I created this code as a test which appeared to work on a 5 week subset of my data.
If what I have referenced above is correct then this code will work on a time series (of equal cell size and extent) of any length. Although there were no bugs in the code, I have a feeling I may have made a mistake someplace.

On a side note I'm using PyScripter, hence the "from future import division" in the first line. This disables the automatic floor function which rounds floating point numbers to the nearest integer away from zero.

Best Answer

Because we are free to choose how the times are designated, let's center them at zero with unit spacing, so that for n=500 times their values are -(n-1)/2, -(n-1)/2+1, ..., +(n-1)/2-1, +(n-1)/2. The ordinary least squares formula for the slope is obtained by multiplying each of these time values by their corresponding observations, taking the average of all those values, and dividing that average by the variance of the times. Because the average time is at zero, you can compute that the variance just the average squared time,

([-(n-1)/2]^2 + [-(n-1)/2+1]^2 +  ... + [(n-1)/2]^2) / n = (n^2-1)/12.

That is where the factors of 12 come in. You can also now see why the factor of 1/(n^3-n) in the first-referenced answer appears. Its reciprocal equals n(n^2-1): the factor of n comes from the averaging of the n products and the factor of n^2-1 comes from the variance of the times.

The units in which the slope is thereby expressed are the units of the observations divided by the time interval. For weekly time series, then, the slope gives the mean change in values per week.

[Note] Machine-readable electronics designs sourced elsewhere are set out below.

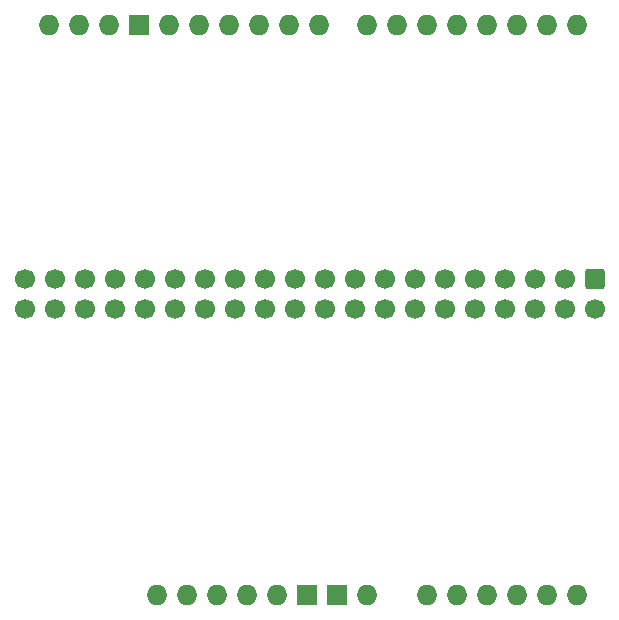
<source format=gbr>
%TF.GenerationSoftware,KiCad,Pcbnew,9.0.7*%
%TF.CreationDate,2026-01-06T14:06:23-08:00*%
%TF.ProjectId,uno2pi,756e6f32-7069-42e6-9b69-6361645f7063,rev?*%
%TF.SameCoordinates,Original*%
%TF.FileFunction,Soldermask,Bot*%
%TF.FilePolarity,Negative*%
%FSLAX46Y46*%
G04 Gerber Fmt 4.6, Leading zero omitted, Abs format (unit mm)*
G04 Created by KiCad (PCBNEW 9.0.7) date 2026-01-06 14:06:23*
%MOMM*%
%LPD*%
G01*
G04 APERTURE LIST*
G04 Aperture macros list*
%AMRoundRect*
0 Rectangle with rounded corners*
0 $1 Rounding radius*
0 $2 $3 $4 $5 $6 $7 $8 $9 X,Y pos of 4 corners*
0 Add a 4 corners polygon primitive as box body*
4,1,4,$2,$3,$4,$5,$6,$7,$8,$9,$2,$3,0*
0 Add four circle primitives for the rounded corners*
1,1,$1+$1,$2,$3*
1,1,$1+$1,$4,$5*
1,1,$1+$1,$6,$7*
1,1,$1+$1,$8,$9*
0 Add four rect primitives between the rounded corners*
20,1,$1+$1,$2,$3,$4,$5,0*
20,1,$1+$1,$4,$5,$6,$7,0*
20,1,$1+$1,$6,$7,$8,$9,0*
20,1,$1+$1,$8,$9,$2,$3,0*%
G04 Aperture macros list end*
%ADD10O,1.727200X1.727200*%
%ADD11R,1.727200X1.727200*%
%ADD12RoundRect,0.250000X-0.600000X0.600000X-0.600000X-0.600000X0.600000X-0.600000X0.600000X0.600000X0*%
%ADD13C,1.700000*%
G04 APERTURE END LIST*
D10*
%TO.C,A1*%
X147940000Y-149000000D03*
X155560000Y-149000000D03*
X158100000Y-149000000D03*
X170800000Y-149000000D03*
X173340000Y-149000000D03*
X175880000Y-149000000D03*
X178420000Y-149000000D03*
X180960000Y-149000000D03*
X183500000Y-149000000D03*
X143876000Y-100740000D03*
X183500000Y-100740000D03*
X180960000Y-100740000D03*
X178420000Y-100740000D03*
X175880000Y-100740000D03*
X173340000Y-100740000D03*
X170800000Y-100740000D03*
X168260000Y-100740000D03*
X165720000Y-100740000D03*
X161656000Y-100740000D03*
X159116000Y-100740000D03*
X156576000Y-100740000D03*
X154036000Y-100740000D03*
X151496000Y-100740000D03*
X148956000Y-100740000D03*
D11*
X146416000Y-100740000D03*
X160640000Y-149000000D03*
X163180000Y-149000000D03*
D10*
X150480000Y-149000000D03*
X153020000Y-149000000D03*
X138796000Y-100740000D03*
X141336000Y-100740000D03*
X165720000Y-149000000D03*
%TD*%
D12*
%TO.C,J1*%
X185000000Y-122210000D03*
D13*
X185000000Y-124750000D03*
X182460000Y-122210000D03*
X182460000Y-124750000D03*
X179920000Y-122210000D03*
X179920000Y-124750000D03*
X177380000Y-122210000D03*
X177380000Y-124750000D03*
X174840000Y-122210000D03*
X174840000Y-124750000D03*
X172300000Y-122210000D03*
X172300000Y-124750000D03*
X169760000Y-122210000D03*
X169760000Y-124750000D03*
X167220000Y-122210000D03*
X167220000Y-124750000D03*
X164680000Y-122210000D03*
X164680000Y-124750000D03*
X162140000Y-122210000D03*
X162140000Y-124750000D03*
X159600000Y-122210000D03*
X159600000Y-124750000D03*
X157060000Y-122210000D03*
X157060000Y-124750000D03*
X154520000Y-122210000D03*
X154520000Y-124750000D03*
X151980000Y-122210000D03*
X151980000Y-124750000D03*
X149440000Y-122210000D03*
X149440000Y-124750000D03*
X146900000Y-122210000D03*
X146900000Y-124750000D03*
X144360000Y-122210000D03*
X144360000Y-124750000D03*
X141820000Y-122210000D03*
X141820000Y-124750000D03*
X139280000Y-122210000D03*
X139280000Y-124750000D03*
X136740000Y-122210000D03*
X136740000Y-124750000D03*
%TD*%
M02*

</source>
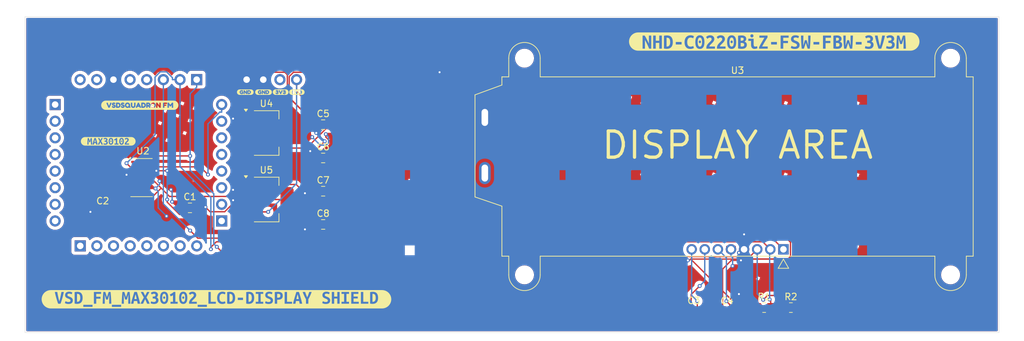
<source format=kicad_pcb>
(kicad_pcb
	(version 20240108)
	(generator "pcbnew")
	(generator_version "8.0")
	(general
		(thickness 1.6)
		(legacy_teardrops no)
	)
	(paper "A4")
	(layers
		(0 "F.Cu" signal)
		(31 "B.Cu" signal)
		(32 "B.Adhes" user "B.Adhesive")
		(33 "F.Adhes" user "F.Adhesive")
		(34 "B.Paste" user)
		(35 "F.Paste" user)
		(36 "B.SilkS" user "B.Silkscreen")
		(37 "F.SilkS" user "F.Silkscreen")
		(38 "B.Mask" user)
		(39 "F.Mask" user)
		(40 "Dwgs.User" user "User.Drawings")
		(41 "Cmts.User" user "User.Comments")
		(44 "Edge.Cuts" user)
		(45 "Margin" user)
		(46 "B.CrtYd" user "B.Courtyard")
		(47 "F.CrtYd" user "F.Courtyard")
		(48 "B.Fab" user)
		(49 "F.Fab" user)
	)
	(setup
		(stackup
			(layer "F.SilkS"
				(type "Top Silk Screen")
				(color "White")
			)
			(layer "F.Paste"
				(type "Top Solder Paste")
			)
			(layer "F.Mask"
				(type "Top Solder Mask")
				(color "Green")
				(thickness 0.01)
			)
			(layer "F.Cu"
				(type "copper")
				(thickness 0.035)
			)
			(layer "dielectric 1"
				(type "core")
				(color "FR4 natural")
				(thickness 1.51)
				(material "FR4")
				(epsilon_r 4.5)
				(loss_tangent 0.02)
			)
			(layer "B.Cu"
				(type "copper")
				(thickness 0.035)
			)
			(layer "B.Mask"
				(type "Bottom Solder Mask")
				(color "Green")
				(thickness 0.01)
			)
			(layer "B.Paste"
				(type "Bottom Solder Paste")
			)
			(layer "B.SilkS"
				(type "Bottom Silk Screen")
				(color "White")
			)
			(copper_finish "None")
			(dielectric_constraints no)
		)
		(pad_to_mask_clearance 0)
		(allow_soldermask_bridges_in_footprints no)
		(pcbplotparams
			(layerselection 0x00010fc_ffffffff)
			(plot_on_all_layers_selection 0x0000000_00000000)
			(disableapertmacros no)
			(usegerberextensions no)
			(usegerberattributes yes)
			(usegerberadvancedattributes yes)
			(creategerberjobfile yes)
			(dashed_line_dash_ratio 12.000000)
			(dashed_line_gap_ratio 3.000000)
			(svgprecision 4)
			(plotframeref no)
			(viasonmask no)
			(mode 1)
			(useauxorigin no)
			(hpglpennumber 1)
			(hpglpenspeed 20)
			(hpglpendiameter 15.000000)
			(pdf_front_fp_property_popups yes)
			(pdf_back_fp_property_popups yes)
			(dxfpolygonmode yes)
			(dxfimperialunits yes)
			(dxfusepcbnewfont yes)
			(psnegative no)
			(psa4output no)
			(plotreference yes)
			(plotvalue yes)
			(plotfptext yes)
			(plotinvisibletext no)
			(sketchpadsonfab no)
			(subtractmaskfromsilk no)
			(outputformat 1)
			(mirror no)
			(drillshape 1)
			(scaleselection 1)
			(outputdirectory "")
		)
	)
	(net 0 "")
	(net 1 "+3.3V")
	(net 2 "GND")
	(net 3 "+1V8")
	(net 4 "Net-(U3-C1-)")
	(net 5 "Net-(U3-C1+)")
	(net 6 "Net-(U3-VOUT)")
	(net 7 "+5V")
	(net 8 "/SCL")
	(net 9 "/SDA")
	(net 10 "unconnected-(U1A-38-Pad1)")
	(net 11 "unconnected-(U1A-43-Pad3)")
	(net 12 "unconnected-(U1A-23-Pad21)")
	(net 13 "unconnected-(U1A-27-Pad25)")
	(net 14 "/MAX_INT")
	(net 15 "unconnected-(U1A-47-Pad7)")
	(net 16 "unconnected-(U1A-37-Pad32)")
	(net 17 "unconnected-(U1A-2-Pad9)")
	(net 18 "unconnected-(U1A-35-Pad30)")
	(net 19 "unconnected-(U1A-25-Pad23)")
	(net 20 "unconnected-(U1A-44-Pad4)")
	(net 21 "unconnected-(U1A-26-Pad24)")
	(net 22 "unconnected-(U1A-42-Pad2)")
	(net 23 "unconnected-(U1A-34-Pad29)")
	(net 24 "unconnected-(U1A-28-Pad26)")
	(net 25 "unconnected-(U1A-6-Pad12)")
	(net 26 "/RST")
	(net 27 "unconnected-(U1A-3-Pad10)")
	(net 28 "unconnected-(U1A-36-Pad31)")
	(net 29 "unconnected-(U1A-4-Pad11)")
	(net 30 "unconnected-(U1A-11-Pad15)")
	(net 31 "unconnected-(U1A-32-Pad28)")
	(net 32 "unconnected-(U1A-45-Pad5)")
	(net 33 "unconnected-(U1A-9-Pad13)")
	(net 34 "unconnected-(U1B-3V3-Pad35)")
	(net 35 "unconnected-(U1A-21-Pad20)")
	(net 36 "unconnected-(U1A-31-Pad27)")
	(net 37 "unconnected-(U1A-48-Pad8)")
	(net 38 "unconnected-(U1A-10-Pad14)")
	(net 39 "unconnected-(U1A-46-Pad6)")
	(net 40 "unconnected-(U2-NC-Pad14)")
	(net 41 "unconnected-(U2-NC-Pad1)")
	(net 42 "unconnected-(U2-NC-Pad7)")
	(net 43 "unconnected-(U2-NC-Pad5)")
	(net 44 "unconnected-(U2-NC-Pad6)")
	(net 45 "unconnected-(U2-NC-Pad8)")
	(footprint "Capacitor_SMD:C_0805_2012Metric_Pad1.18x1.45mm_HandSolder" (layer "F.Cu") (at 102.6375 101.6))
	(footprint "Package_TO_SOT_SMD:SOT-223-3_TabPin2" (layer "F.Cu") (at 93.98 97.79))
	(footprint "kibuzzard-67923B7F" (layer "F.Cu") (at 171.45 73.66))
	(footprint "Package_TO_SOT_SMD:SOT-223-3_TabPin2" (layer "F.Cu") (at 93.98 87.63))
	(footprint "Resistor_SMD:R_0805_2012Metric_Pad1.20x1.40mm_HandSolder" (layer "F.Cu") (at 173.99 114.3))
	(footprint "kibuzzard-67923C2B" (layer "F.Cu") (at 86.36 113.03))
	(footprint "Capacitor_SMD:C_0805_2012Metric_Pad1.18x1.45mm_HandSolder" (layer "F.Cu") (at 102.6375 96.52))
	(footprint "Capacitor_SMD:C_0805_2012Metric_Pad1.18x1.45mm_HandSolder" (layer "F.Cu") (at 102.6375 86.36))
	(footprint "kibuzzard-67923BE0" (layer "F.Cu") (at 69.85 88.9))
	(footprint "OptoDevice:Maxim_OLGA-14_3.3x5.6mm_P0.8mm" (layer "F.Cu") (at 74.93 94.45))
	(footprint "Capacitor_SMD:C_0805_2012Metric_Pad1.18x1.45mm_HandSolder" (layer "F.Cu") (at 82.3175 99.06))
	(footprint "Resistor_SMD:R_0805_2012Metric_Pad1.20x1.40mm_HandSolder" (layer "F.Cu") (at 169.91 114.3))
	(footprint "VSDsquadron_FM:VSDSquadron_FM" (layer "F.Cu") (at 74.5033 92.1568))
	(footprint "Display:NHD-C0220BiZ" (layer "F.Cu") (at 165.85 89.5))
	(footprint "Capacitor_SMD:C_0201_0603Metric_Pad0.64x0.40mm_HandSolder"
		(layer "F.Cu")
		(uuid "d6e764da-1345-4fac-a154-ec6ebea47c2c")
		(at 69.0125 99.06)
		(descr "Capacitor SMD 0201 (0603 Metric), square (rectangular) end terminal, IPC_7351 nominal with elongated pad for handsoldering. (Body size source: https://www.vishay.com/docs/20052/crcw0201e3.pdf), generated with kicad-footprint-generator")
		(tags "capacitor handsolder")
		(property "Reference" "C2"
			(at 0 -1.05 0)
			(layer "F.SilkS")
			(uuid "e761d01f-c03a-410c-9e2c-5782239b3916")
			(effects
				(font
					(size 1 1)
					(thickness 0.15)
				)
			)
		)
		(property "Value" "1uF"
			(at 0 1.05 0)
			(layer "F.Fab")
			(uuid "4f90dfb5-fde5-4fbc-9372-e43fcb2fe167")
			(effects
				(font
					(size 1 1)
					(thickness 0.15)
				)
			)
		)
		(property "Footprint" "Capacitor_SMD:C_0201_0603Metric_Pad0.64x0.40mm_HandSolder"
			(at 0 0 0)
			(unlocked yes)
			(layer "F.Fab")
			(hide yes)
			(uuid "f864abc7-4f4e-4e9e-8871-150d84fc1e95")
			(effects
				(font
					(size 1.27 1.27)
					(thickness 0.15)
				)
			)
		)
		(property "Datasheet" ""
			(at 0 0 0)
			(unlocked yes)
			(layer "F.Fab")
			(hide yes)
			(uuid "4891ab6e-9cde-47a2-8674-54cc4ccc602b")
			(effects
				(font
					(size 1.27 1.27)
					(thickness 0.15)
				)
			)
		)
		(property "Description" "Unpolarized capacitor"
			(at 0 0 0)
			(unlocked yes)
			(layer "F.Fab")
			(hide yes)
			(uuid "e3857c08-2823-4c5c-b344-33f98c3f073f")
			(effects
				(font
					(size 1.27 1.27)
					(thickness 0.15)
				)
			)
		)
		(property "LCSC" "C29936"
			(at 0 0 0)
			(unlocked yes)
			(layer "F.Fab")
			(hide yes)
			(uuid "9ac1aa16-fa0a-40a0-a7f5-eccadf16fa78")
			(effects
				(font
					(size 1 1)
					(thickness 0.15)
				)
			)
		)
		(property ki_fp_filters "
... [460736 chars truncated]
</source>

A better way to assess the net change of values over the course of the times is to subtract the median of the values observed during the first few weeks from the median of values observed during the last few weeks. This is conceptually simple, it is easy to compute (use local statistics), it is fast (you only need to access a small subset of the datasets), it is robust (all kinds of weird behavior during the time period will not affect it), it is flexible (you can choose the durations of the two end periods), it more accurately captures the actual start-to-end-differences, and it is easily applied to intermediate times to assess shorter-term changes.